What you need to do
Reproduce every line of the listing below exactly.

Entries shown
Start of Block
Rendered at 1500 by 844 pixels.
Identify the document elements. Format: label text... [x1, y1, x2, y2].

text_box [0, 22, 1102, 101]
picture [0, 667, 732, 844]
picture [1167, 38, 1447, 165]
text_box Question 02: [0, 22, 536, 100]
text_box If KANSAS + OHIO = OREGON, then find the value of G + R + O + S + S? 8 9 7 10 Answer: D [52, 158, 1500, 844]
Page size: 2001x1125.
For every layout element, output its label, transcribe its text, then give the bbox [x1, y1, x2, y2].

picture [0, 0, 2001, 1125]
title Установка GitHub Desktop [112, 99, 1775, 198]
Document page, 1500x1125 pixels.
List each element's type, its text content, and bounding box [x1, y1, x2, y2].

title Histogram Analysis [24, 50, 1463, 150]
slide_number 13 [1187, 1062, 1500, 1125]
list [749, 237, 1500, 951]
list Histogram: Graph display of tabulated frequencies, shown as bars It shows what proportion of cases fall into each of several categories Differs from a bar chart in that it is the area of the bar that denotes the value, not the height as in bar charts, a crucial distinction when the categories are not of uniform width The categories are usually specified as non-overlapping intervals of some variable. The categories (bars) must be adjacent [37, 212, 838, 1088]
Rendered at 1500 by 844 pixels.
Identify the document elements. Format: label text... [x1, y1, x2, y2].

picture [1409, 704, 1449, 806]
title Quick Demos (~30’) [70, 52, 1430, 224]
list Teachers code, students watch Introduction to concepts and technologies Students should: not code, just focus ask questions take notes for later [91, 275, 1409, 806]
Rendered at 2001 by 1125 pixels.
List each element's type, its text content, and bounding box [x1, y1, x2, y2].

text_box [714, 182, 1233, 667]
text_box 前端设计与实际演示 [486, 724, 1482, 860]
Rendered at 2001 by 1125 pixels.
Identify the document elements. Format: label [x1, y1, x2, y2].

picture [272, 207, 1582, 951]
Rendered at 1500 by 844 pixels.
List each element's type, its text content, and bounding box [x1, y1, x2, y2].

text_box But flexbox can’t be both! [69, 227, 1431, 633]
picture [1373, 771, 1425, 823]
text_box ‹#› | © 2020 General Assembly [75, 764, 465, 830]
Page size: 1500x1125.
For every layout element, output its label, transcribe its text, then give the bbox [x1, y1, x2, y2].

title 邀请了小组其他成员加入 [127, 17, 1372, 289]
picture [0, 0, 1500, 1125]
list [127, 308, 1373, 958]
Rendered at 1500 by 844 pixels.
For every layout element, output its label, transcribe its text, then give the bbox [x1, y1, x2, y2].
End of Block
Written answer
Rendered at 1500 by 844 pixels.
Identify the document elements. Format: label text... [x1, y1, x2, y2].

text_box [0, 22, 1102, 101]
picture [0, 667, 732, 844]
picture [1167, 38, 1447, 165]
text_box Question 02: [0, 22, 536, 100]
text_box If KANSAS + OHIO = OREGON, then find the value of G + R + O + S + S? 8 9 7 10 Answer: D [52, 158, 1500, 844]
Page size: 2001x1125.
For every layout element, output its label, transcribe its text, then give the bbox [x1, y1, x2, y2].

picture [0, 0, 2001, 1125]
title Установка GitHub Desktop [112, 99, 1775, 198]
Document page, 1500x1125 pixels.
List each element's type, its text content, and bounding box [x1, y1, x2, y2].

title Histogram Analysis [24, 50, 1463, 150]
slide_number 13 [1187, 1062, 1500, 1125]
list [749, 237, 1500, 951]
list Histogram: Graph display of tabulated frequencies, shown as bars It shows what proportion of cases fall into each of several categories Differs from a bar chart in that it is the area of the bar that denotes the value, not the height as in bar charts, a crucial distinction when the categories are not of uniform width The categories are usually specified as non-overlapping intervals of some variable. The categories (bars) must be adjacent [37, 212, 838, 1088]
Rendered at 1500 by 844 pixels.
Identify the document elements. Format: label text... [x1, y1, x2, y2].

picture [1409, 704, 1449, 806]
title Quick Demos (~30’) [70, 52, 1430, 224]
list Teachers code, students watch Introduction to concepts and technologies Students should: not code, just focus ask questions take notes for later [91, 275, 1409, 806]
Rendered at 2001 by 1125 pixels.
List each element's type, its text content, and bounding box [x1, y1, x2, y2].

text_box [714, 182, 1233, 667]
text_box 前端设计与实际演示 [486, 724, 1482, 860]
Rendered at 2001 by 1125 pixels.
Identify the document elements. Format: label [x1, y1, x2, y2].

picture [272, 207, 1582, 951]
Rendered at 1500 by 844 pixels.
List each element's type, its text content, and bounding box [x1, y1, x2, y2].

text_box But flexbox can’t be both! [69, 227, 1431, 633]
picture [1373, 771, 1425, 823]
text_box ‹#› | © 2020 General Assembly [75, 764, 465, 830]
Page size: 1500x1125.
For every layout element, output its label, transcribe its text, then give the bbox [x1, y1, x2, y2].

title 邀请了小组其他成员加入 [127, 17, 1372, 289]
picture [0, 0, 1500, 1125]
list [127, 308, 1373, 958]
Rendered at 1500 by 844 pixels.
For every layout element, output its label, transcribe its text, then give the bbox [x1, y1, x2, y2].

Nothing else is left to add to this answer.